1.4 Workshop 4 (Communication)

Mathematicians often share their ideas with others. Explaining a proof to others not only helps their understanding. It also increases your own understanding of the proof because it forces you to organise your thoughts and be flexible in the way you explain to help others understand (take a look at the Feynman technique). In this workshop, you’ll practice verbally sharing your proofs to the problems you worked on in the Construction workshop with those in your group.

NOTE: This forms some of your preparation for the dialogic assessment so it is very important that you engage in this workshop.

Task 1.19 (15 min).

Warm Up

  1. 1.

    Allocate a number to each of the remaining non-assessed problems from the Construction workshop for this block.

  2. 2.

    Create a random list (using e.g. https://www.random.org/lists/) to allocate each member of your group a random number from 1 to 6 inclusive. No number should be allocated to more than one person. The number you get indicates the problem whose proof you’ll be explaining.

  3. 3.

    For each person in your group, allocate another person to be their “Encourager”. When a speaker is talking about their proof, their encourager must:

    • highlight at least one positive aspect of the speaker’s proof/explanation.

    • ask at least one question.

    • invite questions from the other listeners.

    • keep an eye on time. Each speaker should not spend more than 14 mins before moving onto the next speaker.

  4. 4.

    Remind yourselves of the “Guidance for the Communication Workshops” on the IMU Learn course.

  5. 5.

    Use this time to familiarise yourself with the proof you’ll be explaining to the group. What are the key steps? How will you structure your explanation.

  6. 6.

    If there’s time, practice explaining your proof to the person next to you.

Task 1.20 (85 min).

Communication Time!

  1. 1.

    Decide amongst yourselves which order each of you will explain your proofs in.

  2. 2.

    Take it in turns to talk about your proofs.

Suggestions for Questions to ask

  • Questions regarding the mathematical objects that appear in the proof and their definitions

    • Can you remind me of the definition of…?

    • What does that theorem state?

    • Can you explain why that theorem can be used in this context?
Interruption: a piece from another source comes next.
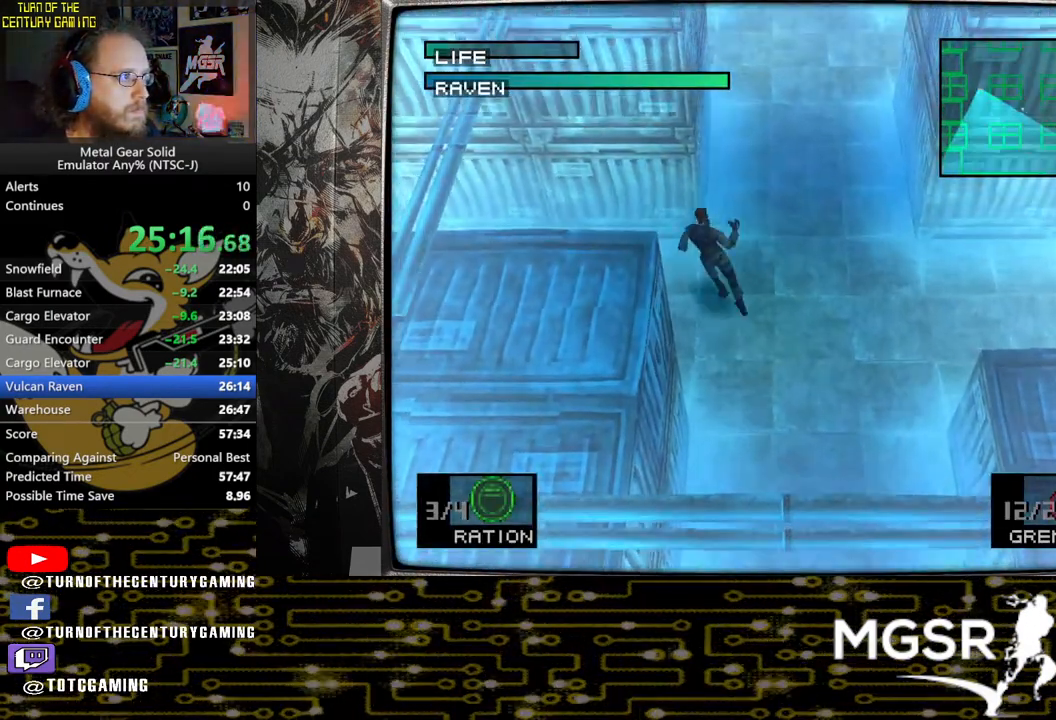
{"buttons": ["DPAD_LEFT"], "left_stick": "center", "right_stick": "center", "events": [[333, "SQUARE", "up"], [350, "CROSS", "up"], [350, "DPAD_UP", "up"]]}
  • Questions regarding the logical links between parts of the proof

    • Can you explain why you can assume that?

    • Can you give a bit more explanation about why that step follows?

  • Questions regarding the key ideas of the proof

    • Where in your proof do you use this property/assumption?

    • What are the key steps in this proof?

  • Questions regarding the proof and its links to the main ideas seen in the course.

    • Are there other proofs in the course that use a similar proof technique/idea? Can you briefly describe them?

    • If we changed this [object, assumption, conclusion], how would your proof change? Would the statement still be valid?